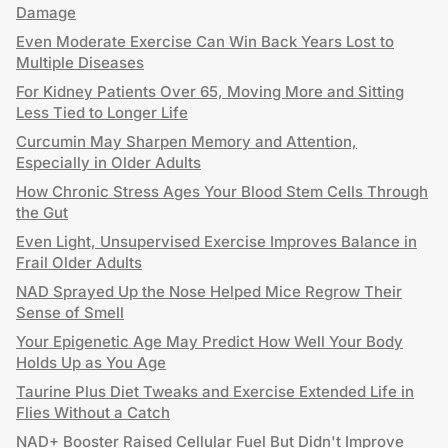
Damage
Even Moderate Exercise Can Win Back Years Lost to
Multiple Diseases
For Kidney Patients Over 65, Moving More and Sitting
Less Tied to Longer Life
Curcumin May Sharpen Memory and Attention,
Especially in Older Adults
How Chronic Stress Ages Your Blood Stem Cells Through
the Gut
Even Light, Unsupervised Exercise Improves Balance in
Frail Older Adults
NAD Sprayed Up the Nose Helped Mice Regrow Their
Sense of Smell
Your Epigenetic Age May Predict How Well Your Body
Holds Up as You Age
Taurine Plus Diet Tweaks and Exercise Extended Life in
Flies Without a Catch
NAD+ Booster Raised Cellular Fuel But Didn't Improve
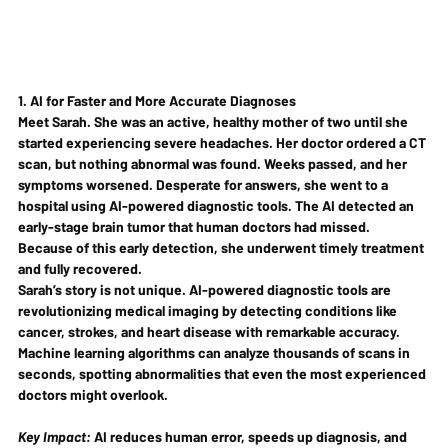
1. AI for Faster and More Accurate Diagnoses
Meet Sarah. She was an active, healthy mother of two until she 
started experiencing severe headaches. Her doctor ordered a CT 
scan, but nothing abnormal was found. Weeks passed, and her 
symptoms worsened. Desperate for answers, she went to a 
hospital using AI-powered diagnostic tools. The AI detected an 
early-stage brain tumor that human doctors had missed
. 
Because of this early detection, she underwent timely treatment 
and fully recovered.
Sarah’s story is not unique. AI-powered diagnostic tools are 
revolutionizing medical imaging by detecting conditions like 
cancer, strokes, and heart disease
 with remarkable accuracy. 
Machine learning algorithms can analyze thousands of scans in 
seconds, spotting abnormalities that even the most experienced 
doctors might overlook.
Key Impact:
 AI reduces human error, speeds up diagnosis, and 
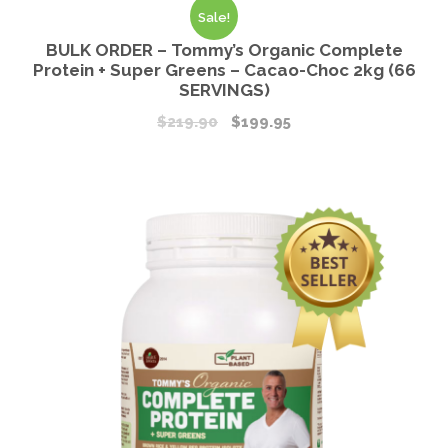
Sale!
BULK ORDER – Tommy’s Organic Complete
Protein + Super Greens – Cacao-Choc 2kg (66
SERVINGS)
$
219.90
$
199.95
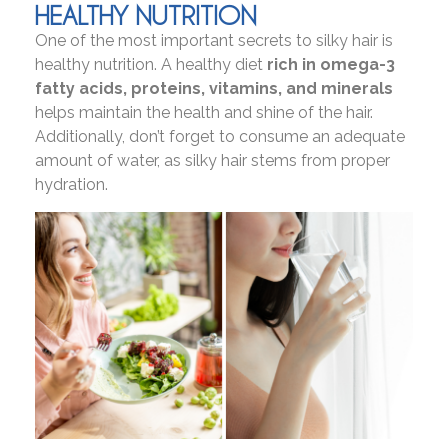
HEALTHY NUTRITION
One of the most important secrets to silky hair is
healthy nutrition. A healthy diet
rich in omega-3
fatty acids, proteins, vitamins, and minerals
helps maintain the health and shine of the hair.
Additionally, don’t forget to consume an adequate
amount of water, as silky hair stems from proper
hydration.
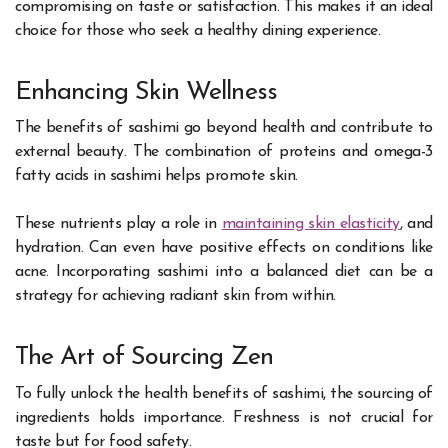
compromising on taste or satisfaction. This makes it an ideal
choice for those who seek a healthy dining experience.
Enhancing Skin Wellness
The benefits of sashimi go beyond health and contribute to
external beauty. The combination of proteins and omega-3
fatty acids in sashimi helps promote skin.
These nutrients play a role in
maintaining skin elasticity
, and
hydration. Can even have positive effects on conditions like
acne. Incorporating sashimi into a balanced diet can be a
strategy for achieving radiant skin from within.
The Art of Sourcing Zen
To fully unlock the health benefits of sashimi, the sourcing of
ingredients holds importance. Freshness is not crucial for
taste but for food safety.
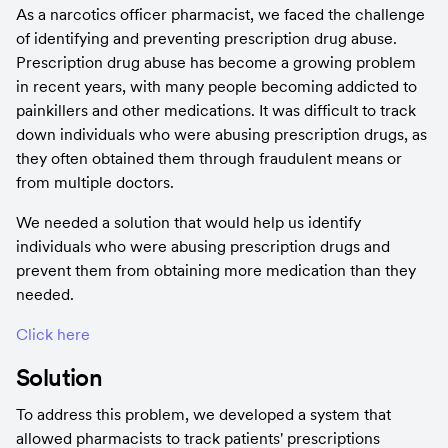
As a narcotics officer pharmacist, we faced the challenge 
of identifying and preventing prescription drug abuse. 
Prescription drug abuse has become a growing problem 
in recent years, with many people becoming addicted to 
painkillers and other medications. It was difficult to track 
down individuals who were abusing prescription drugs, as 
they often obtained them through fraudulent means or 
from multiple doctors.
We needed a solution that would help us identify 
individuals who were abusing prescription drugs and 
prevent them from obtaining more medication than they 
needed.
Click here
Solution
To address this problem, we developed a system that 
allowed pharmacists to track patients' prescriptions 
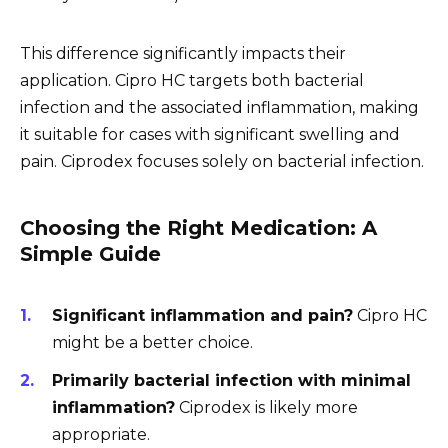
This difference significantly impacts their
application. Cipro HC targets both bacterial
infection and the associated inflammation, making
it suitable for cases with significant swelling and
pain. Ciprodex focuses solely on bacterial infection.
Choosing the Right Medication: A
Simple Guide
Significant inflammation and pain?
Cipro HC
might be a better choice.
Primarily bacterial infection with minimal
inflammation?
Ciprodex is likely more
appropriate.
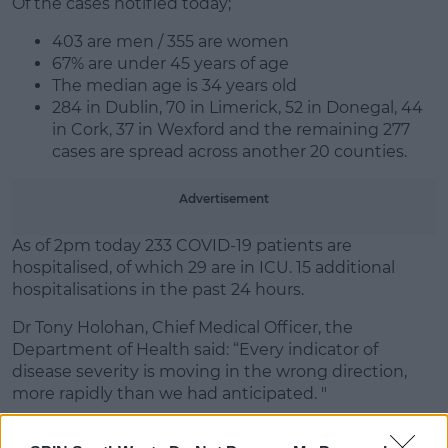
Of the cases notified today;
Learn more
403 are men / 355 are women
67% are under 45 years of age
The median age is 34 years old
284 in Dublin, 70 in Limerick, 52 in Donegal, 44
in Cork, 37 in Wexford and the remaining 277
cases are spread across another 20 counties.
Advertisement
As of 2pm today 233 COVID-19 patients are
hospitalised, of which 29 are in ICU. 15 additional
hospitalisations in the past 24 hours.
Dr Tony Holohan, Chief Medical Officer, the
Department of Health said: “Every indicator of
disease severity is moving in the wrong direction,
more rapidly than we had anticipated. "
"On 11th December the 7-day incidence rate for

....

> **EXERCISE**
Show the lines of the entries that include the string "today", copying each in full.

> **ANSWER TO THE PROBLEM**
Of the cases notified today;
As of 2pm today 233 COVID-19 patients are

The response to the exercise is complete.